Except for the pictures, output the records in full and exactly.

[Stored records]
==================================================

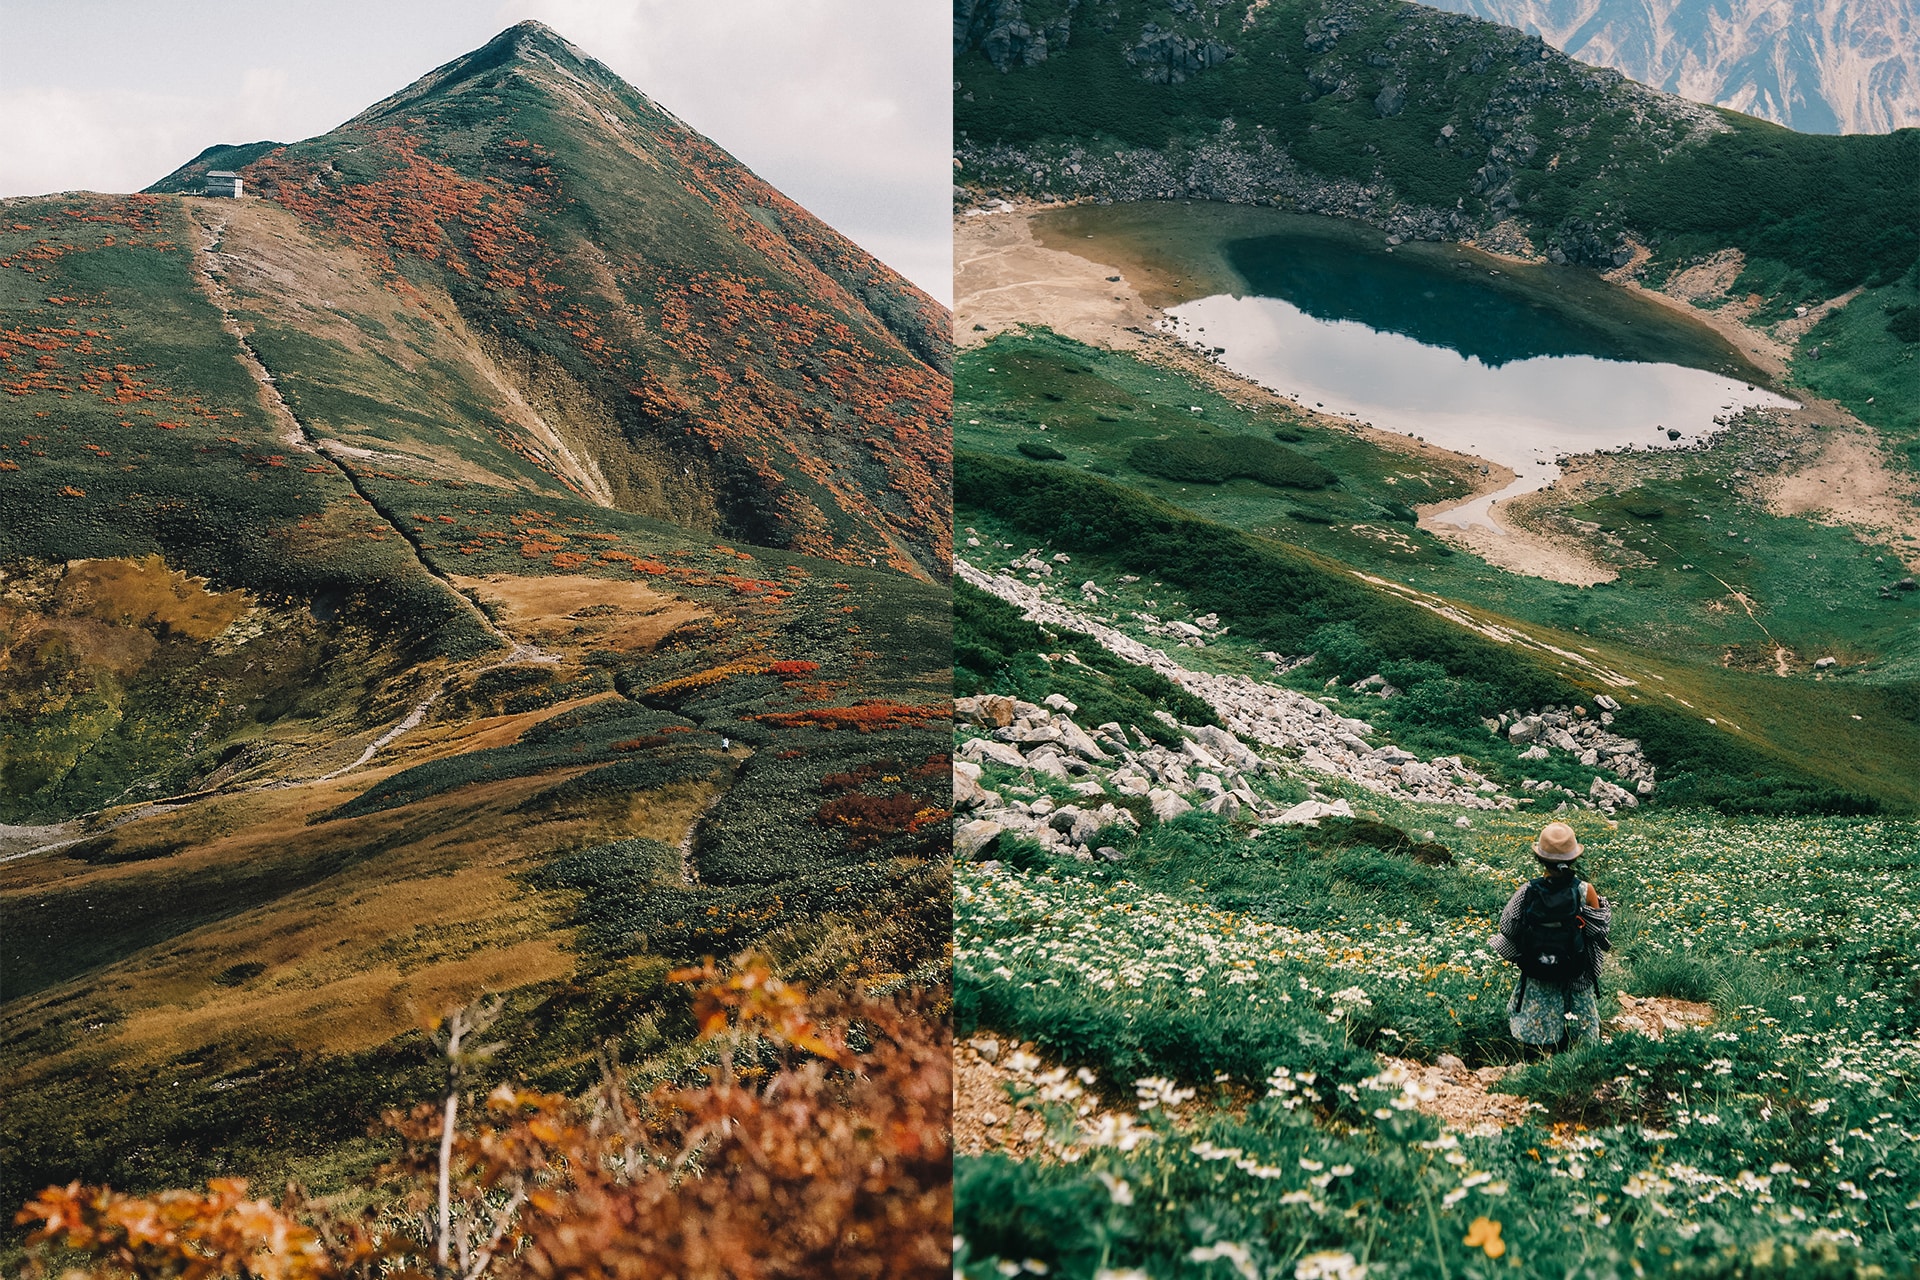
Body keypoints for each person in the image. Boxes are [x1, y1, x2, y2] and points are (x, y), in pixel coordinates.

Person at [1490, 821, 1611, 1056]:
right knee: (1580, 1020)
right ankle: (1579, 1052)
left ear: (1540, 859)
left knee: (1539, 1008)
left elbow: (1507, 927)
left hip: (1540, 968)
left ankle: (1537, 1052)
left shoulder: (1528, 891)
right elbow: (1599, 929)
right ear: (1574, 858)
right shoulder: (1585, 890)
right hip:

==================================================

> [Output of the exercise]:
Body keypoints for each person in the image. Boxes are [x1, y1, x2, y2] and points are (x, y), in pixel coordinates.

Person at [1490, 821, 1611, 1056]:
right knee: (1580, 1020)
right ankle: (1579, 1052)
left ear: (1540, 859)
left knee: (1539, 1008)
left elbow: (1507, 927)
left hip: (1540, 968)
left ankle: (1537, 1052)
left shoulder: (1528, 891)
right elbow: (1599, 929)
right ear: (1574, 858)
right shoulder: (1585, 890)
right hip:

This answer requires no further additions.